§302A-1134 Exclusion from school. (a) If for any reason a child becomes a detriment to the morals or discipline of any school, the child may be precluded from attending school by the principal, with the approval of the complex area superintendent; provided that this section shall not apply to children participating in the executive office on early learning public prekindergarten program pursuant to section 302L-7. The department shall seek the active participation of other public and private agencies in providing help to these children before and after they have left school. An appeal may be taken on behalf of the child to the superintendent of education within ten days from the date of such action.
(b) Any child who, while attending school, is found to be in possession of a firearm, shall be excluded from attending school for not less than one year. The due process procedures of chapter 19 of the Department of Education, Hawaii Administrative Rules, shall apply to any child who, while attending school, is alleged to be in possession of a firearm. The superintendent, on a case-by-case basis, may modify the exclusion of a child found to be in possession of a firearm while attending school. If a child is excluded from attending school, the superintendent shall ensure that substitute educational activities or other appropriate assistance shall be provided. The superintendent shall submit to the United States Department of Education, the state board of education, and the legislature an annual report indicating the number of students excluded, the types of firearms found in their possession, and the schools from which they were excluded.

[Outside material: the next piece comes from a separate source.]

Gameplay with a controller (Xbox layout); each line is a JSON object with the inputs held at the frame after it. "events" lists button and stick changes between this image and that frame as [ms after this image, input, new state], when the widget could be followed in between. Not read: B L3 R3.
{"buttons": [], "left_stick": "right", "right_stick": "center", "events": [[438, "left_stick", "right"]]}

(c) Unless otherwise required by the Individuals with Disabilities Education Act, 20 U.S.C. 1400, et seq., no person who is twenty years of age or over on the first instructional day of the school year shall be eligible to attend a public school; provided that if a person reaches twenty years of age after the first instructional day of the school year, the person shall be eligible to attend public school for the full school year. [L 1996, c 89, pt of §2 and am c 90, §3; am L 2003, c 187, §10; am L 2010, c 163, §1; am L 2014, c 215, §3; am L 2020, c 24, §2]
Case Notes
Because student was ineligible under the Individuals with Disabilities Education Act when student commenced student's administrative challenge to Act 163, L 2010 [which amended subsection (c)], student was fully entitled to an automatic injunction preserving student's placement at a private school during the pendency of the dispute; that automatic injunction should have held in abeyance any changes to student's educational placement, whether the result of Act 163 or some other cause. 727 F.3d 911 (2013).
Where student argued that department of education's (DOE) appeal became moot when student turned twenty-two, and the sole object of student's challenge to Act 163, L 2010 [which amended subsection (c)], was to secure educational services until student reached the Individuals with Disabilities Education Act's default eligibility age of twenty-two, the appeal was not moot because, inter alia, the DOE was reasonably likely to face these challenges to the law again. 727 F.3d 911 (2013).
Act 163 [L 2010, amending subsection (c)] barring both general education and special needs students from attending public school after the last day of the school year in which they turned twenty violated the Individuals with Disabilities Education Act (IDEA). The department of education's community schools for adults, which were exempt from Act 163, offered, at taxpayer expense, the opportunity for nondisabled twenty- and twenty-one-year-olds to complete their secondary educations and earn high school diplomas. Providing IDEA services to disabled children of those ages would be consistent with "[S]tate law or practice ... respecting the provision of public education", so the State must do so. However, plaintiffs did not establish a prima facie case of disability discrimination under the Americans with Disabilities Act or the Rehabilitation Act because plaintiffs failed to produce evidence of the existence of a reasonable accommodation; plaintiffs did not identify changes to the structure or curricula of the community schools for adults that would make them generally accessible to disabled students. 728 F.3d 982 (2013).